- Opening Delimiter -
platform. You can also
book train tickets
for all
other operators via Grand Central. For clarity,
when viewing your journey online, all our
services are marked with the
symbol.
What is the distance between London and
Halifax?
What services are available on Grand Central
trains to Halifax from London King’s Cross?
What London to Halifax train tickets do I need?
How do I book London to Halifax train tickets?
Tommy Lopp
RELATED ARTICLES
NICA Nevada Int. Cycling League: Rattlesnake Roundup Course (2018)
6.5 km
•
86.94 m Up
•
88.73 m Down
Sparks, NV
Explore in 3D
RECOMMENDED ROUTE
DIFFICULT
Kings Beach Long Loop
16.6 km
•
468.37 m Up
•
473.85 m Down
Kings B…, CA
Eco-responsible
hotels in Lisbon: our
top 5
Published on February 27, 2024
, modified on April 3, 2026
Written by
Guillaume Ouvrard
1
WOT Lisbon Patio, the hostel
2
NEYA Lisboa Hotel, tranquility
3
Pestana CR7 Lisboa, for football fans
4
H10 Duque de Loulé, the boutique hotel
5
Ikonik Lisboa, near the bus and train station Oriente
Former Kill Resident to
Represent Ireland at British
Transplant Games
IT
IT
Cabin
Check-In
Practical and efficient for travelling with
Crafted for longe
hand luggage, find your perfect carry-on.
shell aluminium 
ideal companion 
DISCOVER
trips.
- Closing Delimiter -
> [Task objective]: Nothing but a number should be given: the count of lines in the records that contain the word "Halifax".

> [Task response]: 4